In a day of drama, Manchester United's Old Trafford stadium was fully evacuated after police and emergency services confirmed that a "suspect package" was found in the North West quadrant of the grounds. All players were forced to leave the pitch ahead of the match, in which Manchester United were set to face off against AFC Bournemouth.
In what was described by local law enforcement as a 'controlled evacuation', fans were ushered out of the stadium from the Sir Alex Ferguson Stand and the Stretford End and into the surrounding areas. The match was subsequently abandoned.
Sources on the ground quickly reported that a bomb squad had been called in and that police sniffer dogs were scouring the seats of the stadium for further suspicious packages or devices. Media and journalists were also evacuated from the stadium amid a heavy police presence.
Police and 'bomb disposal experts' were forced to carry out a controlled explosion on the suspect item found in the stadium. One media correspondent reported that a 'police source' said that a "phone was found attached to a pipe".
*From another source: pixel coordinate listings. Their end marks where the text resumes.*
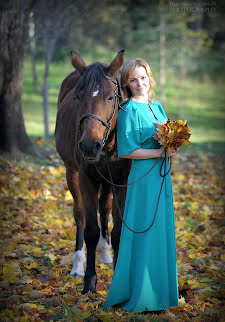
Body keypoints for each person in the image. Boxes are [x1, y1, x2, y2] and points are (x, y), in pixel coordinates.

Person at [103, 58, 179, 313]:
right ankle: (141, 294)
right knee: (145, 234)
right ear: (127, 83)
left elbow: (169, 143)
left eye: (143, 78)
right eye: (133, 80)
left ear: (149, 78)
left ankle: (161, 293)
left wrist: (173, 145)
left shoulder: (157, 106)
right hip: (144, 179)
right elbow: (127, 150)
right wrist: (160, 154)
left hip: (162, 178)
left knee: (161, 232)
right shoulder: (127, 111)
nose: (139, 83)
The Greater Manchester Police confirmed: "Bomb disposal experts carried out controlled explosion at Old Trafford on what is described as [an] incredibly lifelike explosive device. Full assessment now concluded and [the] found device was not viable. A full search of the stadium is ongoing."
Before it emerged the suspected bomb was a 'training device', the Premier League released an official statement. It said: "The decision to abandon the Manchester United versus AFC Bournemouth match was taken after the police advised of the necessity to deal with a suspect package.
"When it comes to matters of security it is obviously right that Manchester United and the Premier League place the safety of supporters and employees foremost.
"The Premier League will seek to rearrange the fixture as soon as practically possible and will advise fans accordingly. It is always the last resort to abandon one of our fixtures and while we apologise for the inconvenience caused to fans we are sure, in the circumstances, they will appreciate the need to do so."
Meanwhile, John O'Hare, assistant chief constable of the Manchester police, said: "We are doing everything we can to investigate this item as quickly as possible, however our priority is obviously to ensure the safety of everyone in the stadium and surrounding area.
"As a result, today's game has been abandoned and a controlled evacuation of the stadium has now taken place. We are awaiting the imminent arrival of military colleagues to come and support us and establish what exactly we are dealing with. We don't make these decisions lightly and we have done this today to ensure the safety of all those attending."
A European security official told The Associated Press the suspicious item at Old Trafford coincided with increased 'chatter' about threats to sports stadiums and other targets which would draw considerable crowds.
The official said "the terror threat level associated with Irish dissidents has been raised recently due to credible threats we've been monitoring." The official spoke on condition of anonymity because he was not authorised to speak about ongoing investigations, AP revealed.
Last week, British officials raised the threat level regarding a possible attack on the mainland by Irish Republican dissidents, upping the threat level from "moderate" to "substantial." That means an attack was viewed as a "strong possibility." Additionally, security at Premier League stadiums was increased after the Paris attacks that killed 130 people in November.